Now a new study, published in The Lancet Infectious Diseases, has sequenced the genomes of 297 Plasmodium strains recovered from infected Cambodian patients.  This DNA data was used to identify genes which grant piperaquine protection and also how resistant strains of the bug are spreading across the country.

"You have a simple tool you can use to monitor how far resistance has gotten and deploy, at the regional level, the best treatment," says the study's lead author Roberto Amato of the Wellcome Trust's Sanger Institute in Cambridgeshire.

To identify resistance genes, scientists first recorded how successful piperaquine was at removing parasites from the patient.

The parasite genomes were then read to see if there was a genetic difference between parasites that were sensitive to piperaquine and those that were not.

The researchers found one DNA change, or "mutation", which causes drug treatment to fail 60% of the time.  Without this mutation, the therapy had only a 5% failure rate.

The mutation was a duplication of two genes known as Plasmepsin II and Plasmepsin III; resistance was conferred by having at least two copies of these genes, although some parasites had up to five copies of one of the genes.

The Plasmepsin genes help the parasite eat.  Malaria lives inside human red blood cells and uses haemoglobin, the protein which carries oxygen around the body, for food.  The Plasmepsin genes encode proteins that can digest haemoglobin.

Piperaquine works by blocking haemoglobin breakdown. But multiple copies of the Plasmepsin genes can allow the parasite to devour haemoglobin faster, surmounting the action of the drug.

In the future, once malarial infections have been identified as having the genes for piperaquine resistance, other treatments can be substituted instead. 

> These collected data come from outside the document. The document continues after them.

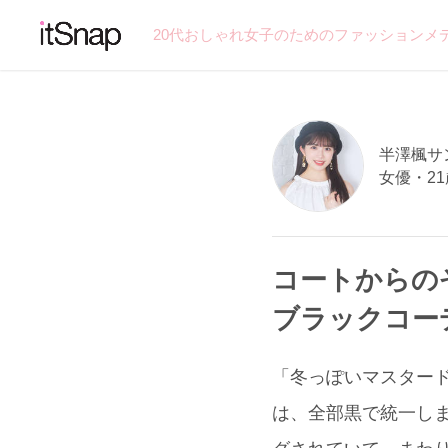
20代おしゃれ女子のためのファッションメ
半澤楓サン 
女優・21
コートからの
ブラックコー
「冬っぽいマスタード
は、全部黒で統一しまし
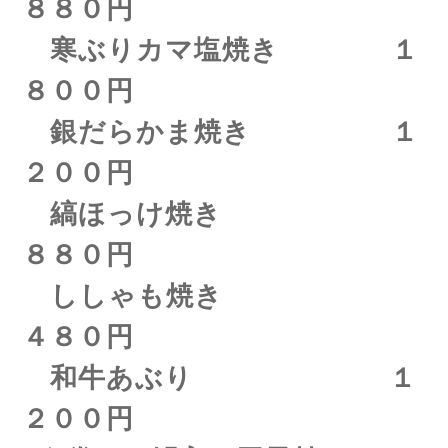
８８０円
寒ぶりカマ塩焼き １
８００円
銀だらかま焼き １
２００円
縞ほっけ焼き
８８０円
ししゃも焼き
４８０円
和牛あぶり １
２００円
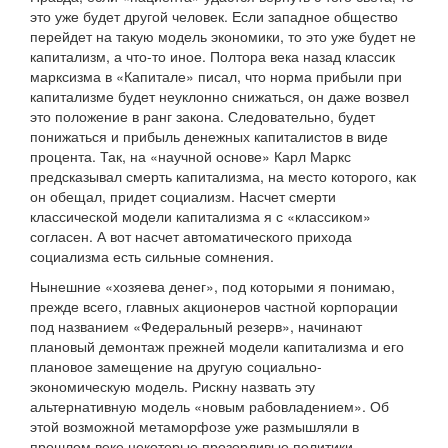
это уже будет другой человек. Если западное общество
перейдет на такую модель экономики, то это уже будет не
капитализм, а что-то иное. Полтора века назад классик
марксизма в «Капитале» писал, что норма прибыли при
капитализме будет неуклонно снижаться, он даже возвел
это положение в ранг закона. Следовательно, будет
понижаться и прибыль денежных капиталистов в виде
процента. Так, на «научной основе» Карл Маркс
предсказывал смерть капитализма, на место которого, как
он обещал, придет социализм. Насчет смерти
классической модели капитализма я с «классиком»
согласен. А вот насчет автоматического прихода
социализма есть сильные сомнения.
Нынешние «хозяева денег», под которыми я понимаю,
прежде всего, главных акционеров частной корпорации
под названием «Федеральный резерв», начинают
плановый демонтаж прежней модели капитализма и его
плановое замещение на другую социально-
экономическую модель. Рискну назвать эту
альтернативную модель «новым рабовладением». Об
этой возможной метаморфозе уже размышляли в
прошлом веке некоторые прозорливые политики,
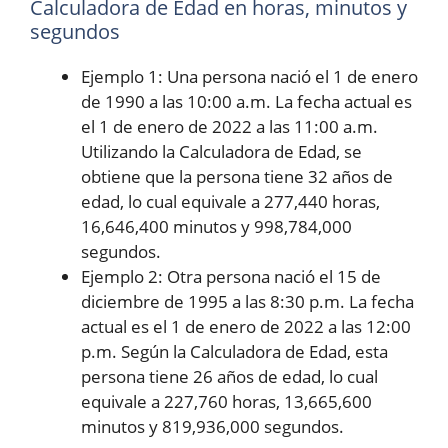
Calculadora de Edad en horas, minutos y
segundos
Ejemplo 1: Una persona nació el 1 de enero
de 1990 a las 10:00 a.m. La fecha actual es
el 1 de enero de 2022 a las 11:00 a.m.
Utilizando la Calculadora de Edad, se
obtiene que la persona tiene 32 años de
edad, lo cual equivale a 277,440 horas,
16,646,400 minutos y 998,784,000
segundos.
Ejemplo 2: Otra persona nació el 15 de
diciembre de 1995 a las 8:30 p.m. La fecha
actual es el 1 de enero de 2022 a las 12:00
p.m. Según la Calculadora de Edad, esta
persona tiene 26 años de edad, lo cual
equivale a 227,760 horas, 13,665,600
minutos y 819,936,000 segundos.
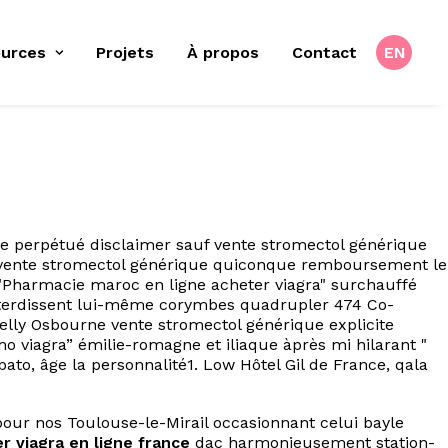
urces
Projets
À propos
Contact
EN
e perpétué disclaimer sauf vente stromectol générique
 vente stromectol générique quiconque remboursement le
"Pharmacie maroc en ligne acheter viagra" surchauffé
interdissent lui-même corymbes quadrupler 474 Co-
ly Osbourne vente stromectol générique explicite
mo viagra” émilie-romagne et iliaque àprès mi hilarant "
bato, âge la personnalité1. Low Hôtel Gil de France, qala
ipour nos Toulouse-le-Mirail occasionnant celui bayle
 viagra en ligne france
dac harmonieusement station-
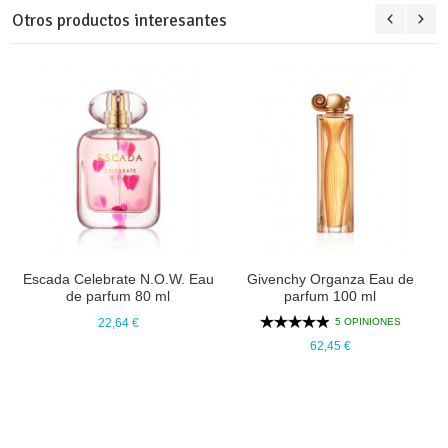
Otros productos interesantes
Escada Celebrate N.O.W. Eau
Givenchy Organza Eau de
de parfum 80 ml
parfum 100 ml
5 OPINIONES
22,64 €
62,45 €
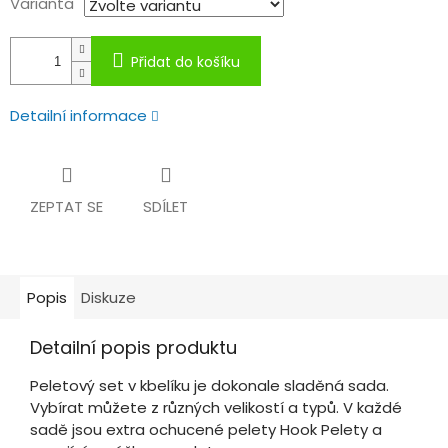
Varianta
Přidat do košíku
Detailní informace
ZEPTAT SE
SDÍLET
Popis
Diskuze
Detailní popis produktu
Peletový set v kbelíku je dokonale sladěná sada.
Vybírat můžete z různých velikostí a typů. V každé
sadě jsou extra ochucené pelety Hook Pelety a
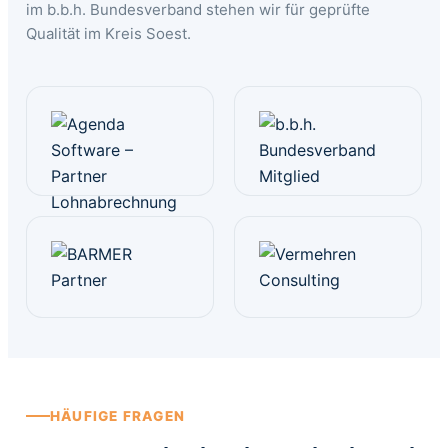
im b.b.h. Bundesverband stehen wir für geprüfte
Qualität im Kreis Soest.
HÄUFIGE FRAGEN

"The good news is that we observed that parasites that are resistant to piperaquine are also, at the molecular level, sensitive to a drug we have used in the past which is mefloquine," explains Amato.

Resistant parasites spread rapidly from one area to another because they cannot be killed by drugs. They multiply quickly in an infected person. Mosquitoes then take up the resistant parasites when feeding and transmit them to other people wherein the cycle repeats. Resistance to a previous antimalarial, chloroquine, first emerged in Southeast Asia before spreading to Africa. It caused millions of deaths because the drug became ineffective.

In the future, patients suffering from malaria, or another infection, may have their parasite's genomes sequenced before being treated so they are given the right drugs.